**Task goal:** Rewrite the listing below, replacing "game folder" with "project folder" wherever it occurs and leaving everything else as it is.

**Data supplied:**
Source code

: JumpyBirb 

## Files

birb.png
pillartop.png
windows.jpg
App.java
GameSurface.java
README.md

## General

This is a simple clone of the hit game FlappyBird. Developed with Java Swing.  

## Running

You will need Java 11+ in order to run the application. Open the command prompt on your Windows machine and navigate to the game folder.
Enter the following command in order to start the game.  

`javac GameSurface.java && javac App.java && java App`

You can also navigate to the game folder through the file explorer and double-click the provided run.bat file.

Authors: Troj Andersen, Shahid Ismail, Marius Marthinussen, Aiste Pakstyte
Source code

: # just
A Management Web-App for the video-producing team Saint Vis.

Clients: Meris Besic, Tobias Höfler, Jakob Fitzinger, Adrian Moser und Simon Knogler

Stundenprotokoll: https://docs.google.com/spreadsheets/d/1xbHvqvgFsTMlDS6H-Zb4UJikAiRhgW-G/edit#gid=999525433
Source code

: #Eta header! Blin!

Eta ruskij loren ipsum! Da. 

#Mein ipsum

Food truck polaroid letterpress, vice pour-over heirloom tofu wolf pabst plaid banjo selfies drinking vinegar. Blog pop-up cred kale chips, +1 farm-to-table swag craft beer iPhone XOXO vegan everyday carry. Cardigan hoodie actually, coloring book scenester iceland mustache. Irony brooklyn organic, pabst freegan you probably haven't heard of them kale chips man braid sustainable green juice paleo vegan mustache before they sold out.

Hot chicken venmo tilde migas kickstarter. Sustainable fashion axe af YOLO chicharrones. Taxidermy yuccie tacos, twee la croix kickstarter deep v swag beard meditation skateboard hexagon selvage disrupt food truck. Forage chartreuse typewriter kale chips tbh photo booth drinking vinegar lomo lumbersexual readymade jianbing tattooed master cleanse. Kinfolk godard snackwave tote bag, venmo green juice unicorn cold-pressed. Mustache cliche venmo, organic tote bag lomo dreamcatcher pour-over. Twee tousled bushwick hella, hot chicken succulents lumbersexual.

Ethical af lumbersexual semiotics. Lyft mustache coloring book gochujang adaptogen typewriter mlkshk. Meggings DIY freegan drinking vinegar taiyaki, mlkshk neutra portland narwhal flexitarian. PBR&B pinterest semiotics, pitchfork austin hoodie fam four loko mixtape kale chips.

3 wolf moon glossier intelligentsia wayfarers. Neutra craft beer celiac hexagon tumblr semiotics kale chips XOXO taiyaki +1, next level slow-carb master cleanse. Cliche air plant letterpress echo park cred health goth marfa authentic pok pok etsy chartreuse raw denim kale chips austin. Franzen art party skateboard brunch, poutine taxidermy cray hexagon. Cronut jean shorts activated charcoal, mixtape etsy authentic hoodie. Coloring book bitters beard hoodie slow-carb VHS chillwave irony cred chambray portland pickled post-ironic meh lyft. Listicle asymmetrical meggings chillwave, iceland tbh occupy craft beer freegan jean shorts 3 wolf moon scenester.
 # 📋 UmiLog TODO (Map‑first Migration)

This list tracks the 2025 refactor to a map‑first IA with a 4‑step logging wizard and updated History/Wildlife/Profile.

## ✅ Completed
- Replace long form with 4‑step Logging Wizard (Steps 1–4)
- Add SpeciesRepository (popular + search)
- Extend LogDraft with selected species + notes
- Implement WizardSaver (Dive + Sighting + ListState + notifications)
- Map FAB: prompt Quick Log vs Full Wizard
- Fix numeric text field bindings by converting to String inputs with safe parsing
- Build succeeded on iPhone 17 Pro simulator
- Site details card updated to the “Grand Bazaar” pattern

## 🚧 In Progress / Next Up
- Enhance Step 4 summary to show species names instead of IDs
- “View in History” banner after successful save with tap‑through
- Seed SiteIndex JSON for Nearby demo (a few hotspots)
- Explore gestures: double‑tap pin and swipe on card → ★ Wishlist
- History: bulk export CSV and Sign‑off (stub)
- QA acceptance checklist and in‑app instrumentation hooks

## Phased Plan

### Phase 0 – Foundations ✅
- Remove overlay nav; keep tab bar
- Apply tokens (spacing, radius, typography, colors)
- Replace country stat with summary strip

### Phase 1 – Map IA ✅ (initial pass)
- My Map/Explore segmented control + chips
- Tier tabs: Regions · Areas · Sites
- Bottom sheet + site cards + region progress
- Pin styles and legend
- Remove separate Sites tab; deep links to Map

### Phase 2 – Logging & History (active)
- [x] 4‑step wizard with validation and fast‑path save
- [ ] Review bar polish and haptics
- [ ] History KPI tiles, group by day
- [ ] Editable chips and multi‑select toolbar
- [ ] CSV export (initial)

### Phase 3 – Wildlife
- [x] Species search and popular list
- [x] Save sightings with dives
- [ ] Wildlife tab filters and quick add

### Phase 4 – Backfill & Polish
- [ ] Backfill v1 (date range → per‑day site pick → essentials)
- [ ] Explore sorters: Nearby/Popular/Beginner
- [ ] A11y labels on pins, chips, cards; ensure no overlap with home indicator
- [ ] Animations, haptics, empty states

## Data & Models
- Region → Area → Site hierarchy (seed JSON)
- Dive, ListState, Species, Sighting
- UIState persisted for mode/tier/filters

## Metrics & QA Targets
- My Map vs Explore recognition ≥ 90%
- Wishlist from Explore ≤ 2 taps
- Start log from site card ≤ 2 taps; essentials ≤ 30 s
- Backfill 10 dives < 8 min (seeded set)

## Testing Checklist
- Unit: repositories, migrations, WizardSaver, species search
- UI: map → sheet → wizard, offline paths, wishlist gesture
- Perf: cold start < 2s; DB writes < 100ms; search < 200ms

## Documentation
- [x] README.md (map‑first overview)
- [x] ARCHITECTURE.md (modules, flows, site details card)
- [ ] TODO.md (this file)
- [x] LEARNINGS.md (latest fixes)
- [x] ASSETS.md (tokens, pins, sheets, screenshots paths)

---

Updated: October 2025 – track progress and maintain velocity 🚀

**Exercise response:**
Source code

: JumpyBirb 

## Files

birb.png
pillartop.png
windows.jpg
App.java
GameSurface.java
README.md

## General

This is a simple clone of the hit game FlappyBird. Developed with Java Swing.  

## Running

You will need Java 11+ in order to run the application. Open the command prompt on your Windows machine and navigate to the project folder.
Enter the following command in order to start the game.  

`javac GameSurface.java && javac App.java && java App`

You can also navigate to the project folder through the file explorer and double-click the provided run.bat file.

Authors: Troj Andersen, Shahid Ismail, Marius Marthinussen, Aiste Pakstyte
Source code

: # just
A Management Web-App for the video-producing team Saint Vis.

Clients: Meris Besic, Tobias Höfler, Jakob Fitzinger, Adrian Moser und Simon Knogler

Stundenprotokoll: https://docs.google.com/spreadsheets/d/1xbHvqvgFsTMlDS6H-Zb4UJikAiRhgW-G/edit#gid=999525433
Source code

: #Eta header! Blin!

Eta ruskij loren ipsum! Da. 

#Mein ipsum

Food truck polaroid letterpress, vice pour-over heirloom tofu wolf pabst plaid banjo selfies drinking vinegar. Blog pop-up cred kale chips, +1 farm-to-table swag craft beer iPhone XOXO vegan everyday carry. Cardigan hoodie actually, coloring book scenester iceland mustache. Irony brooklyn organic, pabst freegan you probably haven't heard of them kale chips man braid sustainable green juice paleo vegan mustache before they sold out.

Hot chicken venmo tilde migas kickstarter. Sustainable fashion axe af YOLO chicharrones. Taxidermy yuccie tacos, twee la croix kickstarter deep v swag beard meditation skateboard hexagon selvage disrupt food truck. Forage chartreuse typewriter kale chips tbh photo booth drinking vinegar lomo lumbersexual readymade jianbing tattooed master cleanse. Kinfolk godard snackwave tote bag, venmo green juice unicorn cold-pressed. Mustache cliche venmo, organic tote bag lomo dreamcatcher pour-over. Twee tousled bushwick hella, hot chicken succulents lumbersexual.

Ethical af lumbersexual semiotics. Lyft mustache coloring book gochujang adaptogen typewriter mlkshk. Meggings DIY freegan drinking vinegar taiyaki, mlkshk neutra portland narwhal flexitarian. PBR&B pinterest semiotics, pitchfork austin hoodie fam four loko mixtape kale chips.

3 wolf moon glossier intelligentsia wayfarers. Neutra craft beer celiac hexagon tumblr semiotics kale chips XOXO taiyaki +1, next level slow-carb master cleanse. Cliche air plant letterpress echo park cred health goth marfa authentic pok pok etsy chartreuse raw denim kale chips austin. Franzen art party skateboard brunch, poutine taxidermy cray hexagon. Cronut jean shorts activated charcoal, mixtape etsy authentic hoodie. Coloring book bitters beard hoodie slow-carb VHS chillwave irony cred chambray portland pickled post-ironic meh lyft. Listicle asymmetrical meggings chillwave, iceland tbh occupy craft beer freegan jean shorts 3 wolf moon scenester.
 # 📋 UmiLog TODO (Map‑first Migration)

This list tracks the 2025 refactor to a map‑first IA with a 4‑step logging wizard and updated History/Wildlife/Profile.

## ✅ Completed
- Replace long form with 4‑step Logging Wizard (Steps 1–4)
- Add SpeciesRepository (popular + search)
- Extend LogDraft with selected species + notes
- Implement WizardSaver (Dive + Sighting + ListState + notifications)
- Map FAB: prompt Quick Log vs Full Wizard
- Fix numeric text field bindings by converting to String inputs with safe parsing
- Build succeeded on iPhone 17 Pro simulator
- Site details card updated to the “Grand Bazaar” pattern

## 🚧 In Progress / Next Up
- Enhance Step 4 summary to show species names instead of IDs
- “View in History” banner after successful save with tap‑through
- Seed SiteIndex JSON for Nearby demo (a few hotspots)
- Explore gestures: double‑tap pin and swipe on card → ★ Wishlist
- History: bulk export CSV and Sign‑off (stub)
- QA acceptance checklist and in‑app instrumentation hooks

## Phased Plan

### Phase 0 – Foundations ✅
- Remove overlay nav; keep tab bar
- Apply tokens (spacing, radius, typography, colors)
- Replace country stat with summary strip

### Phase 1 – Map IA ✅ (initial pass)
- My Map/Explore segmented control + chips
- Tier tabs: Regions · Areas · Sites
- Bottom sheet + site cards + region progress
- Pin styles and legend
- Remove separate Sites tab; deep links to Map

### Phase 2 – Logging & History (active)
- [x] 4‑step wizard with validation and fast‑path save
- [ ] Review bar polish and haptics
- [ ] History KPI tiles, group by day
- [ ] Editable chips and multi‑select toolbar
- [ ] CSV export (initial)

### Phase 3 – Wildlife
- [x] Species search and popular list
- [x] Save sightings with dives
- [ ] Wildlife tab filters and quick add

### Phase 4 – Backfill & Polish
- [ ] Backfill v1 (date range → per‑day site pick → essentials)
- [ ] Explore sorters: Nearby/Popular/Beginner
- [ ] A11y labels on pins, chips, cards; ensure no overlap with home indicator
- [ ] Animations, haptics, empty states

## Data & Models
- Region → Area → Site hierarchy (seed JSON)
- Dive, ListState, Species, Sighting
- UIState persisted for mode/tier/filters

## Metrics & QA Targets
- My Map vs Explore recognition ≥ 90%
- Wishlist from Explore ≤ 2 taps
- Start log from site card ≤ 2 taps; essentials ≤ 30 s
- Backfill 10 dives < 8 min (seeded set)

## Testing Checklist
- Unit: repositories, migrations, WizardSaver, species search
- UI: map → sheet → wizard, offline paths, wishlist gesture
- Perf: cold start < 2s; DB writes < 100ms; search < 200ms

## Documentation
- [x] README.md (map‑first overview)
- [x] ARCHITECTURE.md (modules, flows, site details card)
- [ ] TODO.md (this file)
- [x] LEARNINGS.md (latest fixes)
- [x] ASSETS.md (tokens, pins, sheets, screenshots paths)

---

Updated: October 2025 – track progress and maintain velocity 🚀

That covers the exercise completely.